§ **TO DO**: Can you copy, word for word, the part of the VR headset comparison that opens with the words containing "Otherwise, there aren't" and closes with "than Samsung's Gear VR."?

§ **STUDY TEXT**:
------

Compatibility (screen size)
What is it?
4 - 6 inches
The cheapest and simplest way to get involved in VR. Google Cardboard is exactly what it sounds like – a VR headset made almost entirely out of cardboard, save for some lenses and Velcro to hold things together.
Unlike alternatives from Google and Samsung, there are no bells and whistles here – there isn't even a headstrap to keep it in place, so you have to hold it up to your eyes.
Samsung Gear VR 2017
Select Samsung smartphones
The third iteration of Samsung's Gear VR. It was released alongside the Samsung Galaxy S8 and S8 plus and is designed to support the USB-C connection on those phones.
Otherwise, there aren't any major differences between the headsets themselves – a refreshed design and a slightly larger field of view is about it.
Google Daydream View
Select 'Daydream-ready' smartphones
The original version of the Google Daydream, which offers a wider range of smartphone compatibility than Samsung's Gear VR.
Along with its own Pixel phones, this includes models from Huawei, Motorola and Samsung. It also comes with a controller to help you navigate virtual worlds and is available with a range of finishes, such as slate, snow and crimson.

------

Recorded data

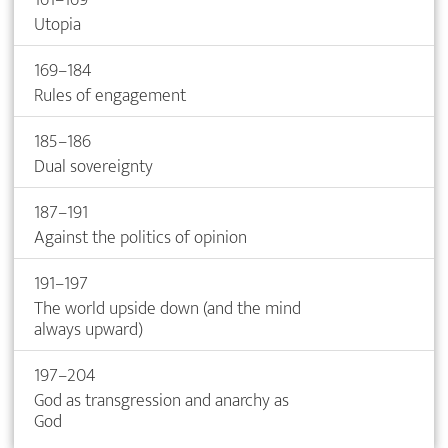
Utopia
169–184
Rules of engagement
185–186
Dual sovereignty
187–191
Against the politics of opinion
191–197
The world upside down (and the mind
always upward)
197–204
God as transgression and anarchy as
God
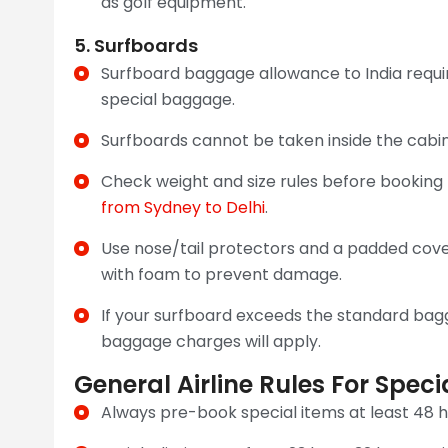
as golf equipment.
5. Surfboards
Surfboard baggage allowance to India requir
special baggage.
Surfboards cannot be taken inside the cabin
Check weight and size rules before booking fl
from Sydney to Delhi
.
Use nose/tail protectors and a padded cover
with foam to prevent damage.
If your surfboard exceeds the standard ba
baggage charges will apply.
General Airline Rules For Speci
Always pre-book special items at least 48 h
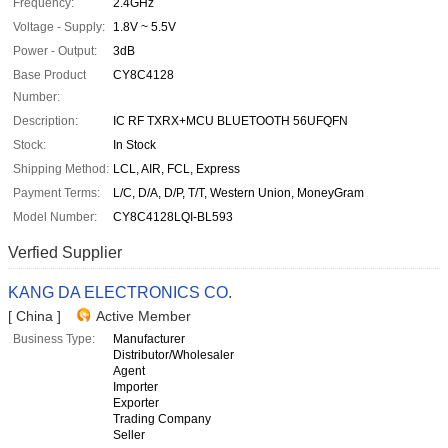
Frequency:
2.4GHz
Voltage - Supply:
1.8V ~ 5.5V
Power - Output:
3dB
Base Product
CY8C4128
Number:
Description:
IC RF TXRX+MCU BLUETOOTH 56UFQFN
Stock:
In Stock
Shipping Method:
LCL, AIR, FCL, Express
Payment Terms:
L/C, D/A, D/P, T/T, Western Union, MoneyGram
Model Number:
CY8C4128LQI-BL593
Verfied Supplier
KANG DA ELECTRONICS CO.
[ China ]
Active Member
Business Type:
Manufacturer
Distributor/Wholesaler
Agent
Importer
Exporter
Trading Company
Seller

------

§ **RESPONSE BOX**:
Otherwise, there aren't any major differences between the headsets themselves – a refreshed design and a slightly larger field of view is about it.
Google Daydream View
Select 'Daydream-ready' smartphones
The original version of the Google Daydream, which offers a wider range of smartphone compatibility than Samsung's Gear VR.